Fed Holds Rates at 3.5%-3.75% as Warsh Dot Plot Shows Nine Officials Projecting Hikes
Under new Chair Kevin Warsh the FOMC removed forward guidance and lifted its dot-plot distribution, with nine members now seeing rate hikes this year and core PCE projected at 3.3% for 2026. The move aligns with stronger growth and labor data while dropping prior easing signals. Markets will watch the July meeting and Warsh’s first press conference for confirmation of sustained hawkish bias.
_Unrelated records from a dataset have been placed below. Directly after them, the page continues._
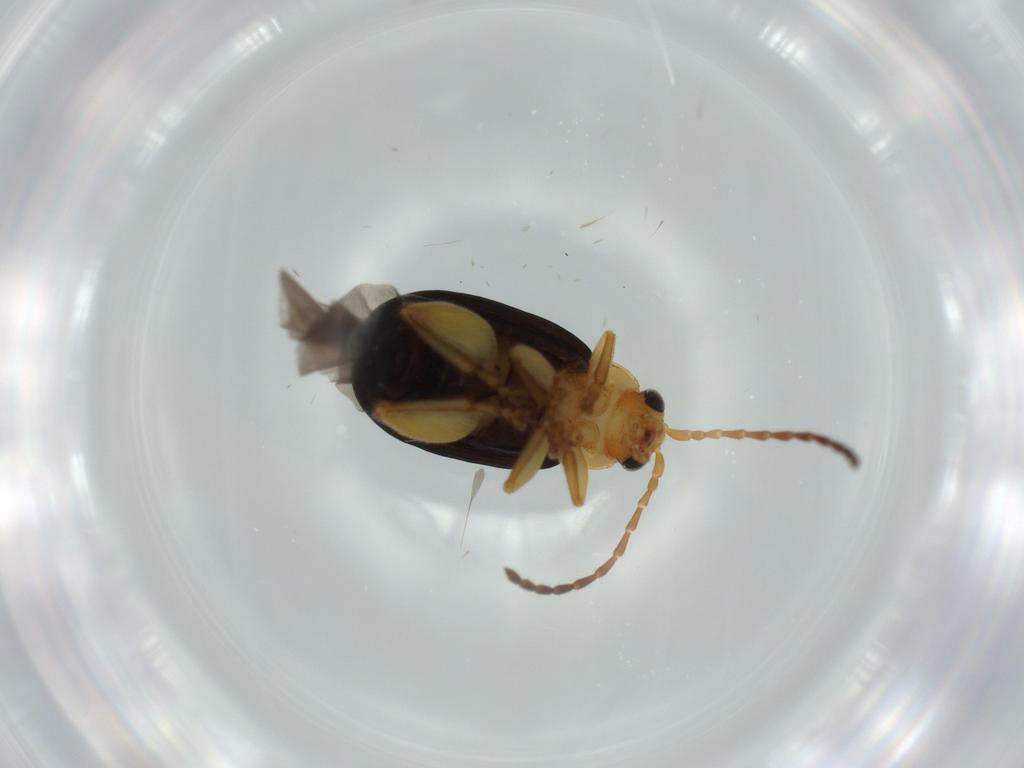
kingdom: Animalia
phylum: Arthropoda
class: Insecta
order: Coleoptera
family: Chrysomelidae
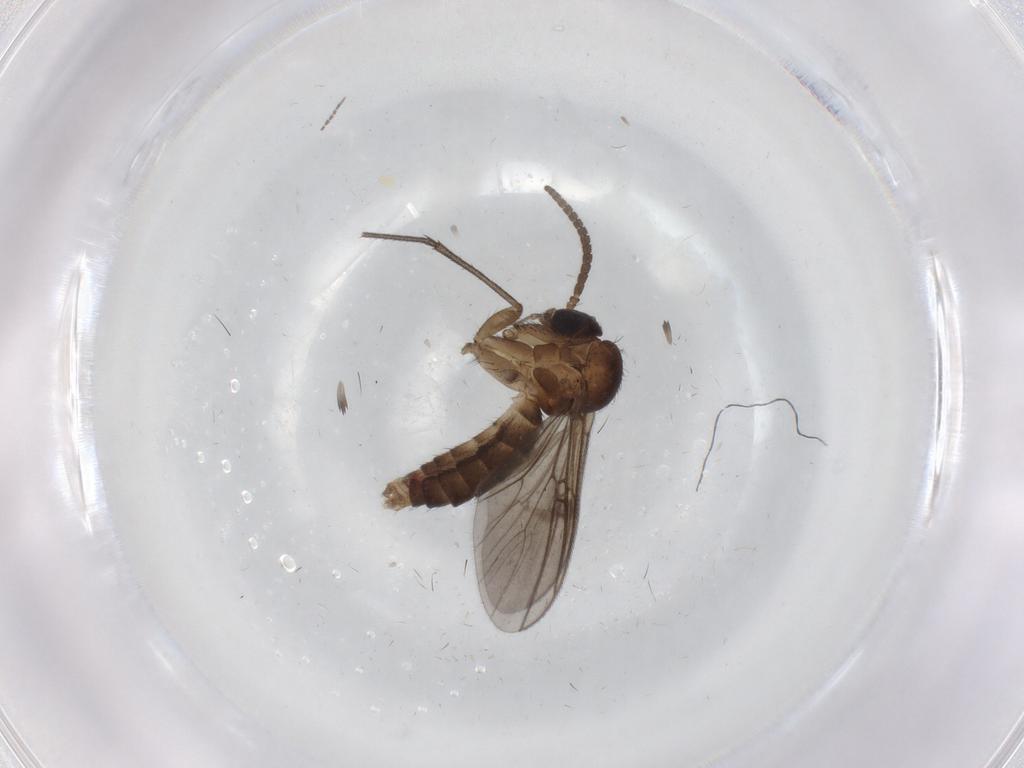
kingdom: Animalia
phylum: Arthropoda
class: Insecta
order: Diptera
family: Mycetophilidae
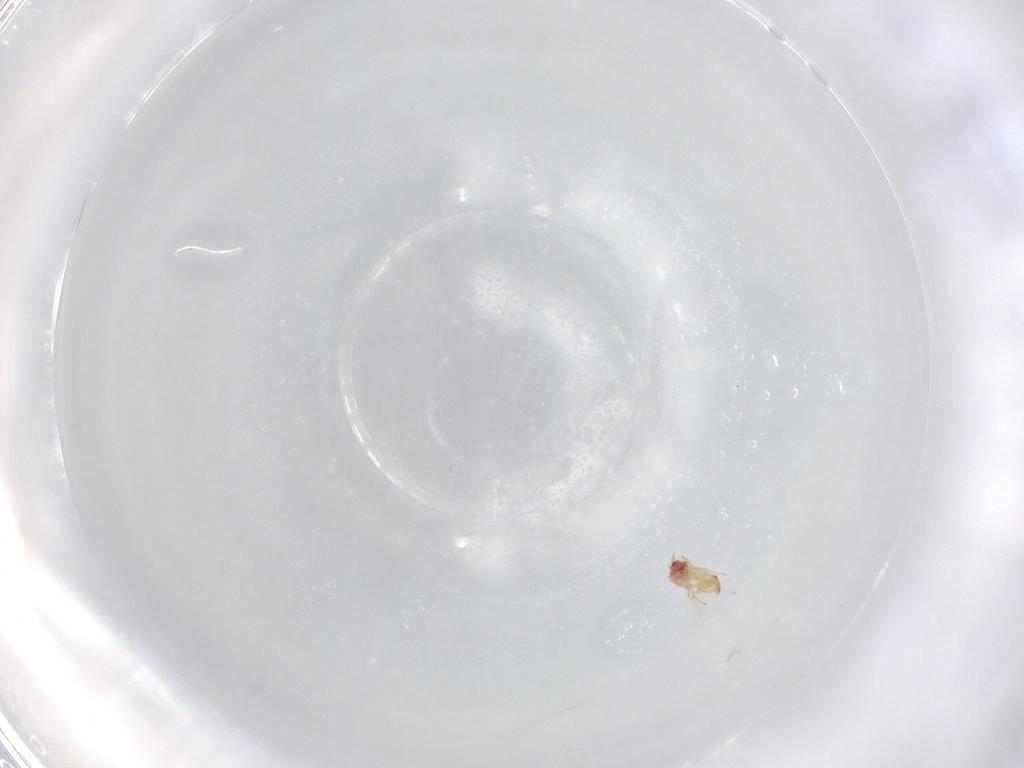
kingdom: Animalia
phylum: Arthropoda
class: Insecta
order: Hymenoptera
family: Pteromalidae
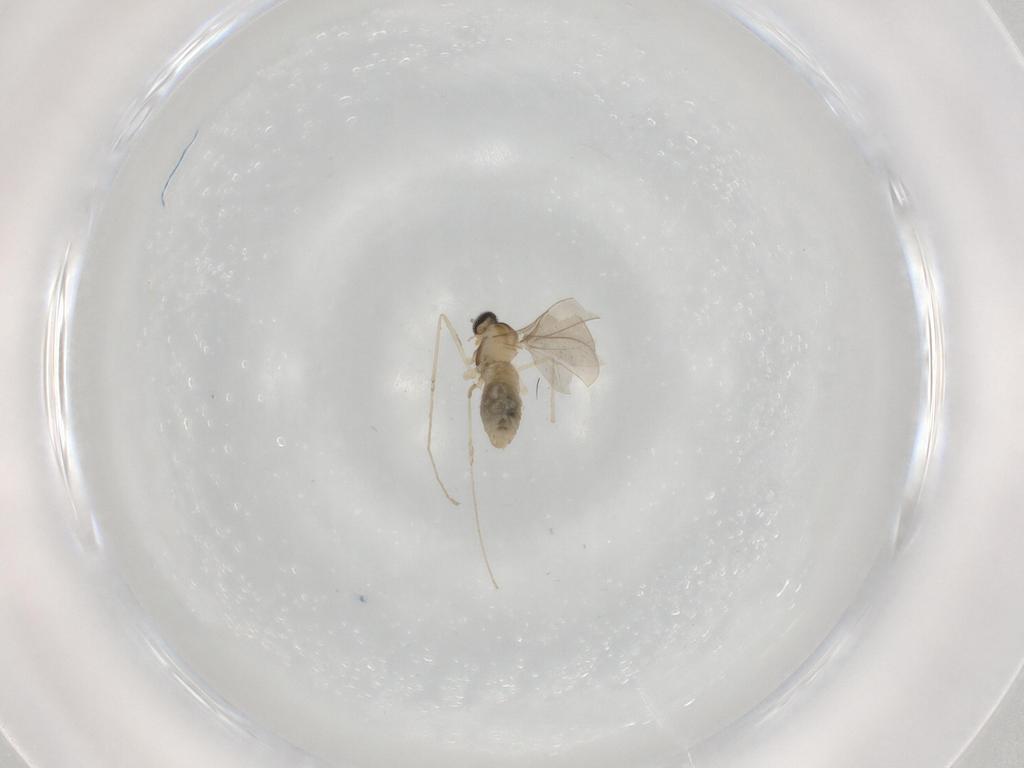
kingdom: Animalia
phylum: Arthropoda
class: Insecta
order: Diptera
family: Cecidomyiidae
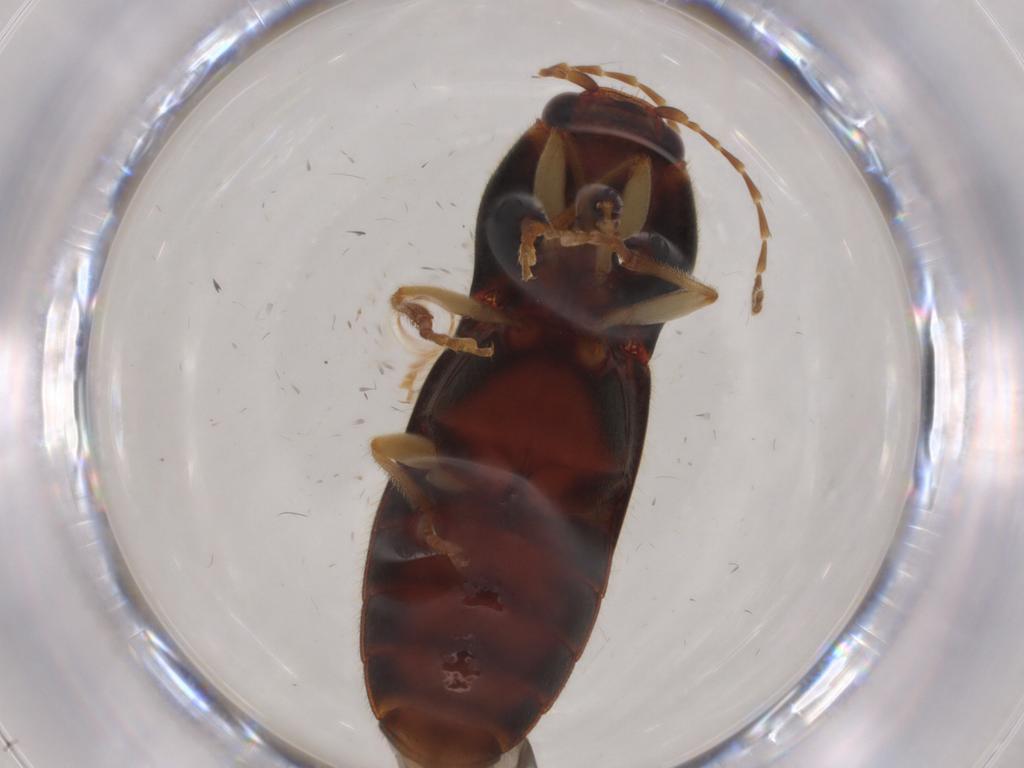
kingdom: Animalia
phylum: Arthropoda
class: Insecta
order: Coleoptera
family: Elateridae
The June 17, 2026 statement dropped all forward guidance language on additional adjustments and altered the implementation note to condition Treasury bill purchases on maintaining ample reserves only when appropriate. This removed the automatic purchase commitment present in the April memo under Powell. Nine dots now cluster at one or more hikes for 2026, compared with zero in the prior distribution, while the median core PCE path was lifted from 2.7% to 3.3% for the current year.
Warsh’s arrival coincides with resilient labor data and rebounding growth readings that have already pushed market pricing away from cuts. The shortened statement and revised dots indicate the committee is prioritizing the inflation objective over employment risks, consistent with documented central-bank behavior when dual-mandate signals conflict. The balance-sheet language remains operational rather than expansionary.
Primary records show unanimous adoption of the statement with no dissents recorded. Warsh did not submit a dot, leaving eighteen projections. Subsequent press-conference language will be required to confirm whether the dots represent a durable policy pivot or a one-meeting adjustment.
The next scheduled FOMC meeting in July will test whether incoming data sustain the higher inflation path or whether growth moderation reopens room for easing.
Warsh: Core PCE will remain above 3.0% through December 2026, triggering at least one 25bp hike by year-end if the July labor report shows unemployment below 4.2%.